AUFGABE 1 —
Kopiere aus dem Text über den Prozess gegen einen ehemaligen SS-Wachmann wortgetreu den Abschnitt, der mit den Worten „Die Richterin ließ“ beginnt und mit „bekräftigte der Angeklagte.“ endet.
AUFGABE 2 —
Wiederhole aus den Zeilen zur Klassifikation von Organismen genau den Abschnitt, der mit der Zeile mit „class: Insecta“ beginnt und mit der Zeile mit „genus: Ampelocissus“ endet, beide eingeschlossen. Lass die Bilder in deiner Antwort weg.

VORLIEGENDER TEXT —
┌──

Die Richterin ließ das nicht gelten. Es seien damals Millionen unschuldige Menschen umgebracht worden, nach Gutachten von Historikern aber kein einziger SS-Mann, weil er sich einem verbrecherischen Befehl widersetzte. „Ich sehe keine Schuld bei mir, ich habe niemandem ein Leid angetan“, bekräftigte der Angeklagte.

Die Staatsanwaltschaft wirft dem 93-Jährigen Beihilfe zum Mord in 5230 Fällen vor. Als SS-Wachmann soll er zwischen dem 9. August 1944 und dem 26. April 1945 „die heimtückische und grausame Tötung insbesondere jüdischer Häftlinge unterstützt“ haben. Zu seinen Aufgaben habe es gehört, die Flucht, Revolte und Befreiung von Häftlingen zu verhindern. Der Prozess findet vor einer Jugendkammer statt, weil der Beschuldigte zur Tatzeit erst 17 bis 18 Jahre alt war.

Meier-Göring konfrontierte den Angeklagten mit Angaben aus den Büchern des KZs. Demnach seien in der Zeit, als er dort Wachdienst verrichtete, rund 50 000 Menschen in das Lager gebracht worden. Ob er das bemerkt habe? Nein, daran könne er sich nicht erinnern, antwortete der 93-Jährige. Er habe auch nicht gesehen, dass die in Zügen gebrachten Gefangenen vor dem Lager im Schlamm standen oder lagen. „Entweder lügen Sie uns an (...) oder Sie haben die Bilder verdrängt oder es sind andere Dinge passiert, die Sie uns nicht sagen wollen“, bemerkte die Richterin.

└──

GEGEBENE ZEILEN —

┌──

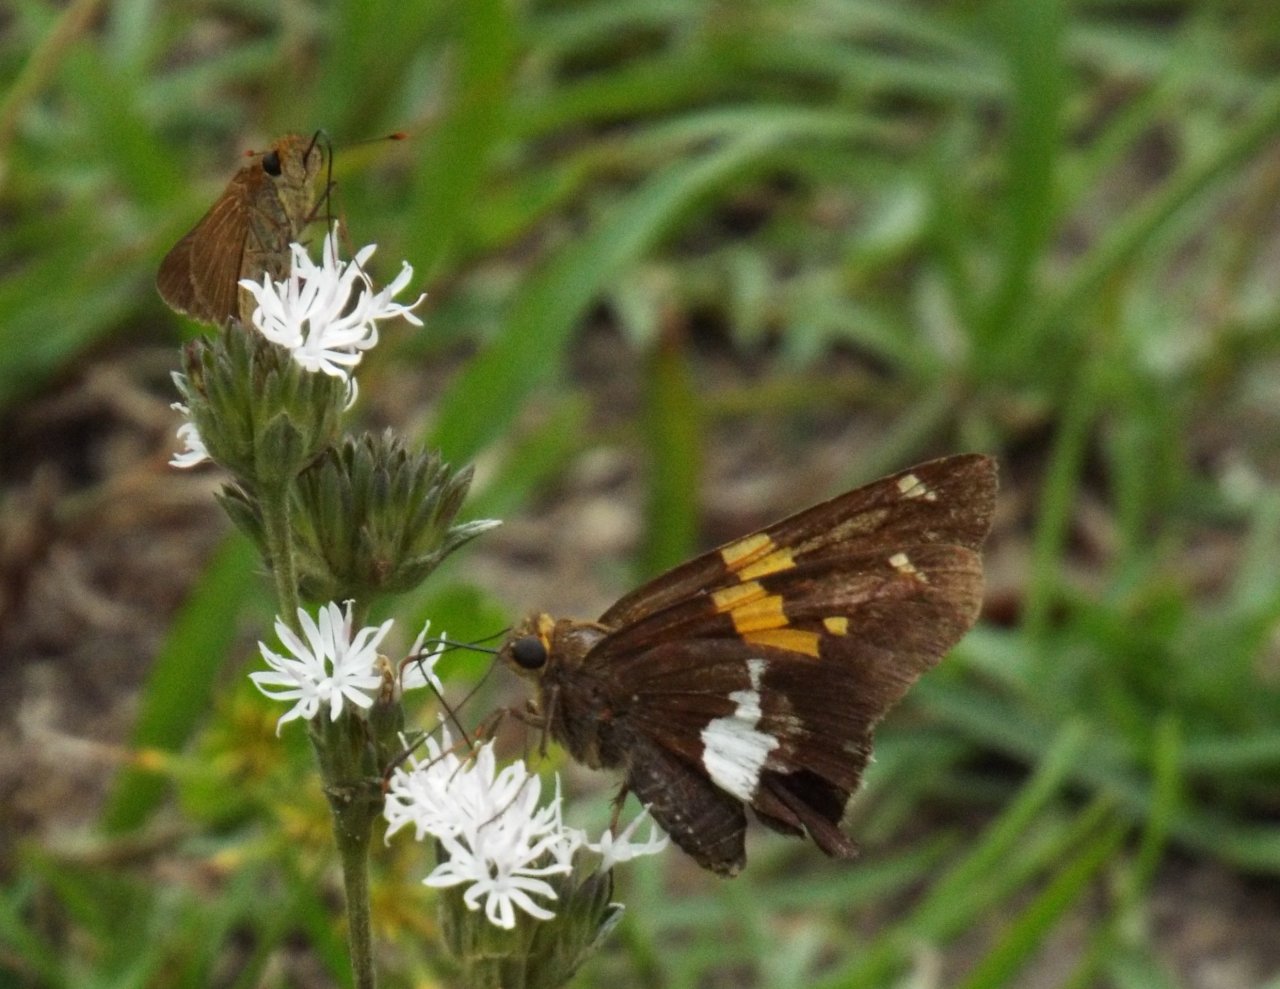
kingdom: Animalia
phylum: Arthropoda
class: Insecta
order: Lepidoptera
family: Hesperiidae
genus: Epargyreus
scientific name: Epargyreus clarus
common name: Silver-spotted Skipper
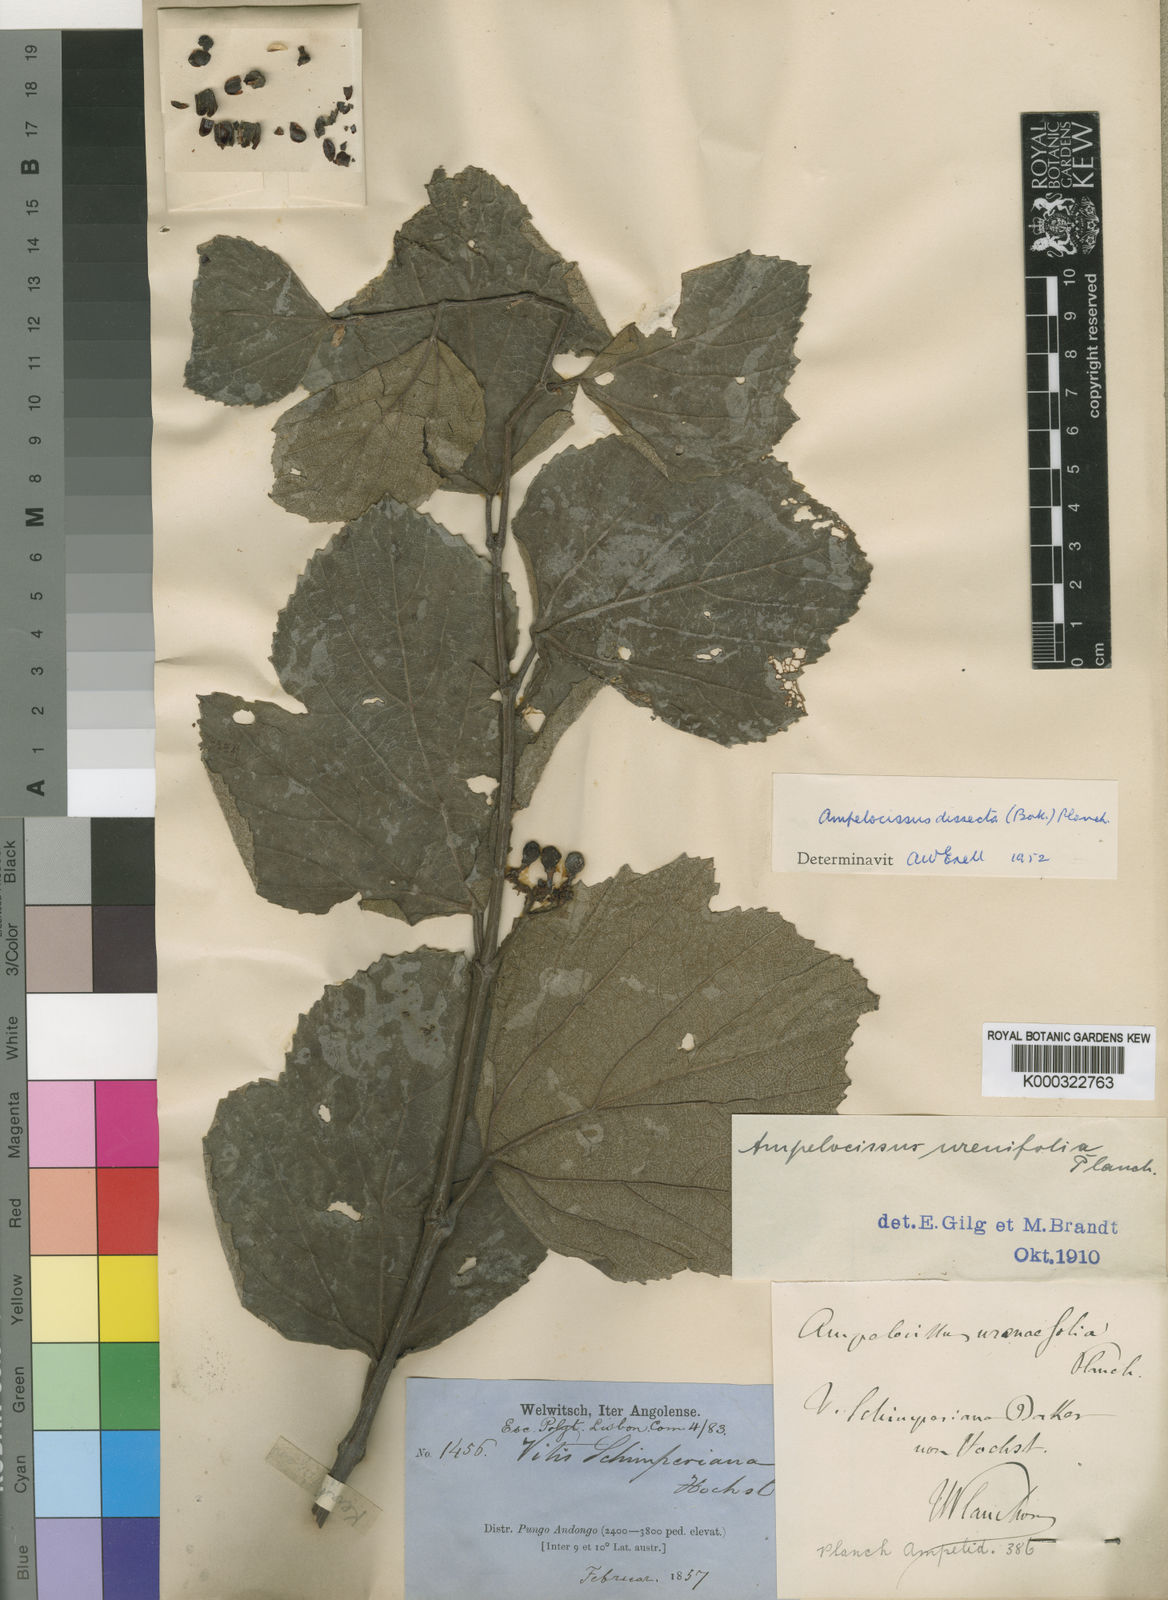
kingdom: Plantae
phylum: Tracheophyta
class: Magnoliopsida
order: Vitales
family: Vitaceae
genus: Ampelocissus
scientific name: Ampelocissus dissecta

└──

RICHTIGE ANTWORT 1 —
Die Richterin ließ das nicht gelten. Es seien damals Millionen unschuldige Menschen umgebracht worden, nach Gutachten von Historikern aber kein einziger SS-Mann, weil er sich einem verbrecherischen Befehl widersetzte. „Ich sehe keine Schuld bei mir, ich habe niemandem ein Leid angetan“, bekräftigte der Angeklagte.

RICHTIGE ANTWORT 2 —
class: Insecta
order: Lepidoptera
family: Hesperiidae
genus: Epargyreus
scientific name: Epargyreus clarus
common name: Silver-spotted Skipper
kingdom: Plantae
phylum: Tracheophyta
class: Magnoliopsida
order: Vitales
family: Vitaceae
genus: Ampelocissus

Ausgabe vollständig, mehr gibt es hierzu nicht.